I've been putting it off for a few years, but I finally decided to upgrade devbee.com to Drupal 6.
I didn't really need to, but it bothered me that I wasn't running supported code and I figured I might learn something. And I did. Mostly obvious things that I should be familiar with already.
Drush
I've only ever played around with this. I don't like learning new things unless they are going to be truly useful to me. Drush is definitely something I shouldn't have ignored for so long. It comes in particularly handy when doing a site upgrade as you can download and install modules, clear cache, set variables, run DB updates and a lot more all from the command line. This tool is crazy good if you're comfortable in a terminal.

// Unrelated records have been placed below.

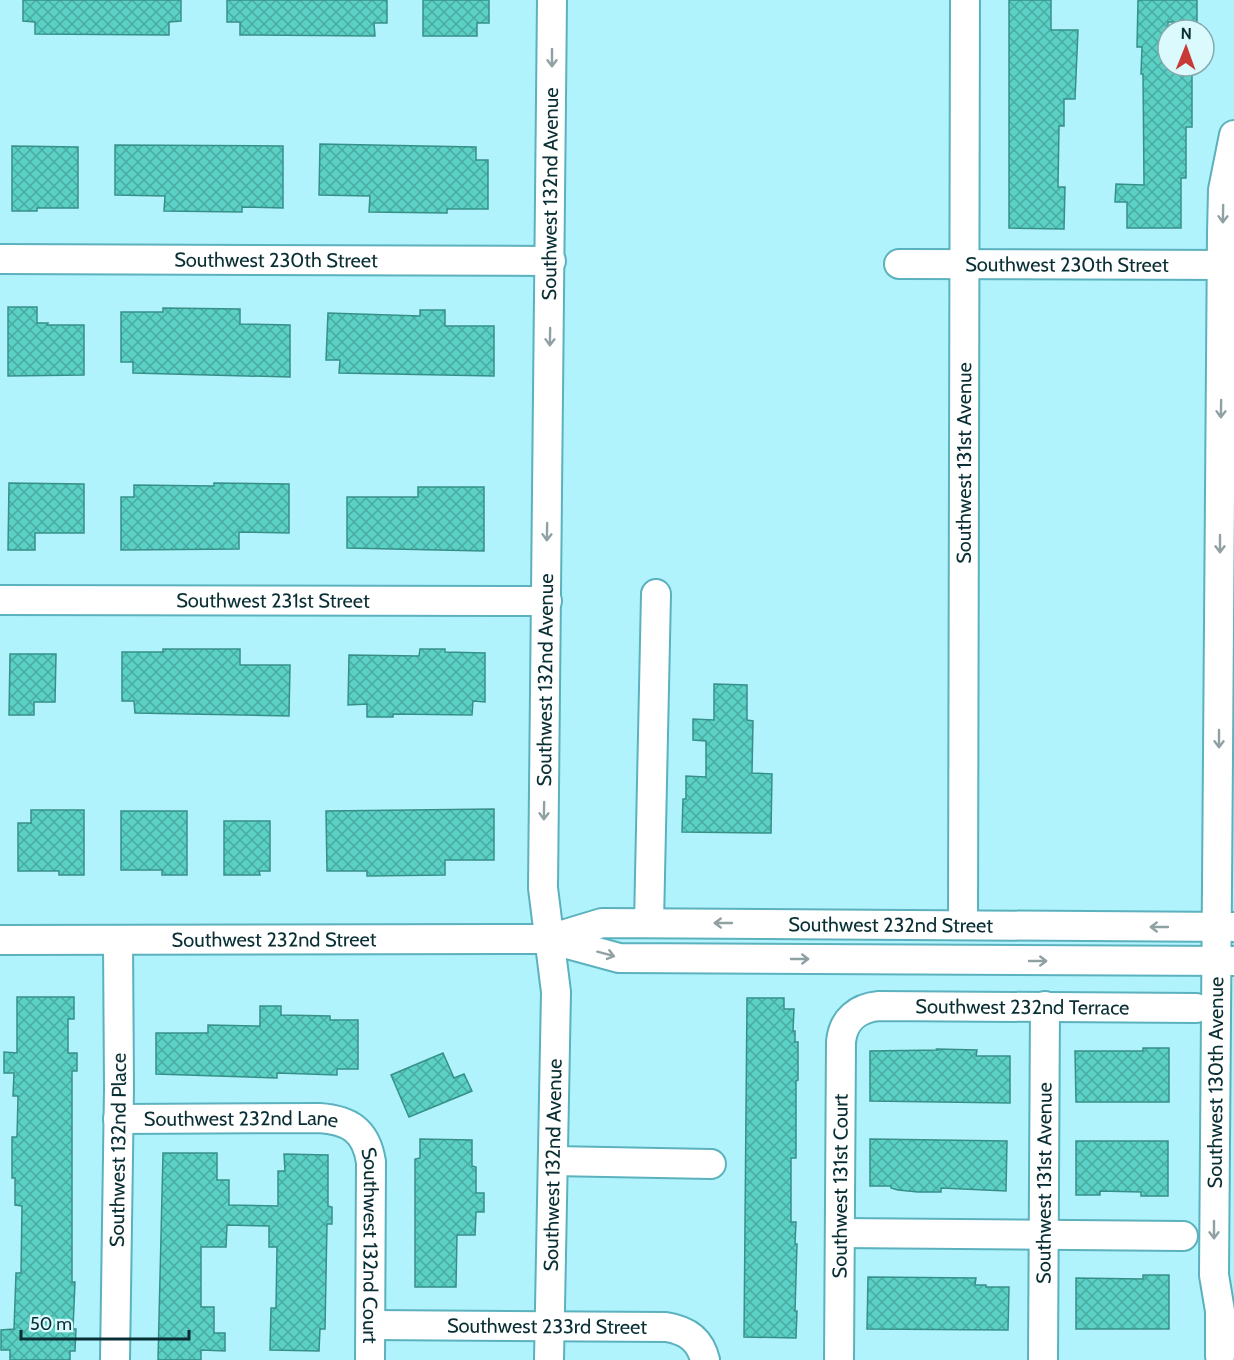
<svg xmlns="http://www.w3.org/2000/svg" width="1234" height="1360" viewBox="0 0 1234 1360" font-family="Cabin,sans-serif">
<defs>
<pattern id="building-cross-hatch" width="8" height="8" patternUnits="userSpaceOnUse" patternTransform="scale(1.5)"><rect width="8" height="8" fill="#5bd1c6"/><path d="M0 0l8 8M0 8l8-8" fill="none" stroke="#49aaa2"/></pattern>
</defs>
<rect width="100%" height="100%" fill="#b0f3fc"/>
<g fill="url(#building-cross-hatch)" stroke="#379088" stroke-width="1.5">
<polygon points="23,0 181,0 181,21 169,22 169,35 35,34 35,22 23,21"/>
<polygon points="227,0 387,0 387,23 374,23 375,36 240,35 240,22 227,22"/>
<polygon points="423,0 489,0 489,23 477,23 477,36 423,36"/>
<polygon points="1009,0 1051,0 1051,30 1078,30 1075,99 1064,99 1064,126 1059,126 1058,187 1065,187 1064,229 1009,228"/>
<polygon points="1138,0 1197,0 1197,22 1168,22 1168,66 1192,66 1192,127 1186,127 1186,178 1181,178 1181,228 1127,228 1127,202 1115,202 1116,184 1144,185 1143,74 1141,74 1142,47 1137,47"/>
<polygon points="320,144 476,147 476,160 488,160 488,209 447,209 447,213 369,212 370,196 319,195"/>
<polygon points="115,145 283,146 283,208 242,207 242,212 164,211 165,196 115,195"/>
<polygon points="12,146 78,147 78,208 37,208 37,211 12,211"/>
<polygon points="8,307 37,307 37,323 48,323 47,325 84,325 84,375 8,376"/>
<polygon points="163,308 240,309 240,324 290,325 290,377 133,373 133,362 121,362 121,312 163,312"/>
<polygon points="420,310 445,310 445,326 494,326 494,376 339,373 340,360 326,360 328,313 420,316"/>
<polygon points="9,483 84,484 84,533 35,533 35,550 8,550"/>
<polygon points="214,483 289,484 289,533 239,532 239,549 121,550 121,497 134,497 134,485 214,486"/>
<polygon points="418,487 484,487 484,551 347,548 347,497 418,497"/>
<polygon points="163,649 240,649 240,665 290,665 289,716 135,713 134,701 122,701 122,652 163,652"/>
<polygon points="420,649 445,649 445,652 485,653 485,702 473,701 472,715 393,714 393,717 367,717 367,704 348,705 349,655 419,656"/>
<polygon points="10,654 56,654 55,702 34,702 34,715 9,715"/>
<polygon points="714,684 747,685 747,720 753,721 752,773 772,774 771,833 682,832 683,799 686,799 686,776 706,777 706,741 693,740 693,719 714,720"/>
<polygon points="494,809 494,860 445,860 445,875 367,876 367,871 327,871 326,811"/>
<polygon points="31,810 84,810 84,875 59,875 59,871 18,871 18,823 31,823"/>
<polygon points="121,811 187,811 187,875 162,875 162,870 121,870"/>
<polygon points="224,821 270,821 270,871 259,871 260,875 224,875"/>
<polygon points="17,997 74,997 74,1019 68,1019 68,1053 77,1053 77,1071 72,1071 72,1282 75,1282 73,1329 76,1329 75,1351 70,1351 70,1360 10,1360 10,1350 1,1350 1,1330 14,1329 16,1273 21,1273 22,1206 15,1205 15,1178 12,1178 12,1137 17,1137 18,1096 13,1096 14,1073 4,1073 4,1052 17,1053"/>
<polygon points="747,998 784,998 784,1009 794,1009 793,1031 795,1031 795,1042 798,1042 798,1080 796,1081 796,1158 791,1158 791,1222 796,1222 795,1244 797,1244 795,1311 797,1311 796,1338 744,1337"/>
<polygon points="260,1006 281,1006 281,1015 330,1016 330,1020 358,1020 358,1069 337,1069 337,1075 277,1073 277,1078 156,1074 156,1033 208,1033 208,1025 260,1026"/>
<polygon points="1143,1048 1169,1048 1169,1102 1076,1102 1075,1051 1143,1051"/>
<polygon points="937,1049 977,1050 976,1056 1010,1056 1010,1103 870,1101 870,1051 938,1050"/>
<polygon points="443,1053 454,1078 464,1074 472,1091 409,1117 391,1075"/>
<polygon points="420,1139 472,1140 472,1166 476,1167 476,1193 484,1193 484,1212 476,1212 475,1235 457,1235 456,1287 415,1287 415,1159 420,1158"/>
<polygon points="870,1139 1007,1141 1006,1191 941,1188 941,1192 918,1192 898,1190 891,1188 891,1186 870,1186"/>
<polygon points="1076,1141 1168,1141 1168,1196 1141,1196 1141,1192 1100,1191 1100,1195 1076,1195"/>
<polygon points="163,1153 217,1153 217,1180 229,1180 229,1205 278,1206 278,1171 285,1171 284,1154 328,1155 328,1206 332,1207 332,1224 327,1224 325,1329 320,1329 319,1351 270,1350 271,1308 276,1308 277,1247 269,1247 269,1226 227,1225 226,1247 201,1247 201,1307 214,1307 214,1333 225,1333 225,1351 201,1350 201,1360 158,1360"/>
<polygon points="1143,1275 1169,1275 1169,1329 1076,1329 1076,1278 1143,1279"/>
<polygon points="868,1277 976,1278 975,1285 986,1285 986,1287 1009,1287 1008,1330 867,1329"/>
</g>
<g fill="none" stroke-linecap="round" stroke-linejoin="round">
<defs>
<g id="minor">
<path id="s1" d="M0,259l551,2"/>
<path id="s2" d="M899,264l335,1"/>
<path id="s3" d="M0,600l547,1"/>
<polyline points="649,923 656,594"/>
<path id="s4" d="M963,925l2,-925"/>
<path id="s5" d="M549,939l53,-16 632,4"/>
<path id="s6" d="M0,940l549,-1 70,19 615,3"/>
<path id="s7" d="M118,1119l201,-1c30,2 47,12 52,44l-1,198"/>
<polyline points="553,1161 711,1164"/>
<polyline points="840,1233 1183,1236"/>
<path id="s8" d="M371,1325l295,2c20,3 34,12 39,33"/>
<path id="s9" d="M1220,1356v-45l-6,-36 8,-1042 1,-43 11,-55"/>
<path id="s10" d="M115,1360l4,-272 -1,-148"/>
<path id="s11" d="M549,1360l7,-368 -13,-104 9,-888"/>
<path id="s12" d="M839,1360l2,-318c2,-23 17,-34 38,-36l317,2"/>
<path id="s13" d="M1043,1360l2,-354"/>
</g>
</defs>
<use href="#minor" stroke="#5bb1bd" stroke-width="32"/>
<use href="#minor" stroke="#fff" stroke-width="28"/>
</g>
<defs><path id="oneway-shaft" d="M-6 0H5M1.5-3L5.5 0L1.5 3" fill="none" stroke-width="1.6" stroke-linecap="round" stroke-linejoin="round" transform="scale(1.5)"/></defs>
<g stroke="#90a1a4">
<use href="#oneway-shaft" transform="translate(552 58) rotate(90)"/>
<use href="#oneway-shaft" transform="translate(1223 214) rotate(91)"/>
<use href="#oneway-shaft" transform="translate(550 337) rotate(91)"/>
<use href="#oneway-shaft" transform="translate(1221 409) rotate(91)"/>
<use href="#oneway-shaft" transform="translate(547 532) rotate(91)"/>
<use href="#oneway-shaft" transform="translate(1220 544) rotate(90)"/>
<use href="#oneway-shaft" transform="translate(1219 739) rotate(90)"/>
<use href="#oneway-shaft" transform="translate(544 811) rotate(91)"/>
<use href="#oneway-shaft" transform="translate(723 923) rotate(-180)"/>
<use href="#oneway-shaft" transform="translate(1159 927) rotate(-180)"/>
<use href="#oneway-shaft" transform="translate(606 954) rotate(15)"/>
<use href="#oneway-shaft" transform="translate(800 959)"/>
<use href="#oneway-shaft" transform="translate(1038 961)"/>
<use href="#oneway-shaft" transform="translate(1214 1230) rotate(90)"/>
</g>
<g text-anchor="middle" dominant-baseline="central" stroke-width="4.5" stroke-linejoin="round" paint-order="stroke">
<g font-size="20" fill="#092f34" stroke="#dafafe">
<text stroke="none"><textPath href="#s11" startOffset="1167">Southwest 132nd Avenue</textPath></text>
<text stroke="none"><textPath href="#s1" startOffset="276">Southwest 230th Street</textPath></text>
<text stroke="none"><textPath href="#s2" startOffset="168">Southwest 230th Street</textPath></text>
<text stroke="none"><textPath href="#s4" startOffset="462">Southwest 131st Avenue</textPath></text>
<text stroke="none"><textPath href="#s3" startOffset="273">Southwest 231st Street</textPath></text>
<text stroke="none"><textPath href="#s11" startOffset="681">Southwest 132nd Avenue</textPath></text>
<text stroke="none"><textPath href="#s5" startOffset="344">Southwest 232nd Street</textPath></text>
<text stroke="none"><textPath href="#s6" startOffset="274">Southwest 232nd Street</textPath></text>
<text stroke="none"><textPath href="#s12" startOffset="519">Southwest 232nd Terrace</textPath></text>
<text stroke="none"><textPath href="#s9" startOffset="274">Southwest 130th Avenue</textPath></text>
<text stroke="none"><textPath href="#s7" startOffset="123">Southwest 232nd Lane</textPath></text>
<text stroke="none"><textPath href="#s10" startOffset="210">Southwest 132nd Place</textPath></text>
<text stroke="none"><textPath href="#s11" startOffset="195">Southwest 132nd Avenue</textPath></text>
<text stroke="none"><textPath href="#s13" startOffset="177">Southwest 131st Avenue</textPath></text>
<text stroke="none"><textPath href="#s12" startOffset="174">Southwest 131st Court</textPath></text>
<text stroke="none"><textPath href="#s7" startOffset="360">Southwest 132nd Court</textPath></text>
<text stroke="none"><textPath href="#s8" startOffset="176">Southwest 233rd Street</textPath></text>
</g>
</g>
<g transform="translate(1186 48) rotate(1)"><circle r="28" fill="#dafafe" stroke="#86a9ad" stroke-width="1.5"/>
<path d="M0-4.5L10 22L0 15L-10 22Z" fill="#c83a35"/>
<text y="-9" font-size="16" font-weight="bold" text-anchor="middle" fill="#092f34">N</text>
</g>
<path d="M21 1330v9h168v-9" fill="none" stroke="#092f34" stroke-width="3"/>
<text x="30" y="1330" font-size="18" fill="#092f34" stroke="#dafafe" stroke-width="4.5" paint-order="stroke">50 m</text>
</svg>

Themeing didn't change much
I was able to convert my dated theme to 6 with very little effort. I created a .info file, changed the names of the region variables in my page.tpl.php file and tweaked a small amount of CSS. Took me about 20 minutes. Pretty painless. I was able to preserve my table-based layout so all you markup nazis will have an example of bad design.
Minimalism
The whole process was made much easier by the fact that I don't like using a lot of modules. I tend to go with a handful of the more popular modules such as Views, CKeditor, CCK, Pathauto, etc... Because I use only popular modules, I'm almost certainly going to have no trouble upgrading them. At least that's my experience.
Key things to remember
- Start with a brand new install of D6 with no contrib modules. It's tempting to try to force an upgrade on your existing site, but it's just not going to work. You must create a clean install.
- Import your old database into the clean D6 database. I tried to skip this and just point D6 to my old database, but then you end up with missing tables and a whole lot of brokenness.
- Run DB updates and get your core Drupal site working before worrying about contrib modules.
- Lastly, and this is where drush will save you time, download and enable the contrib modules you need one at a time.
Unfortunately, the upgrade process is no longer something that can be done by the average site owner. There are going to be snags, and you're going to need to know how to interact with your database to get things up and running. I think this is the reason so many users are still on D5 and D6. I'd really like to see an upgrade path that was more accessible to non-developers, but at the same time, I'm also grateful that Drupal is upgradable and there is no need to manually migrate data for major upgrades.
At this rate, I should be upgrading to D7 sometime around the end of the decade.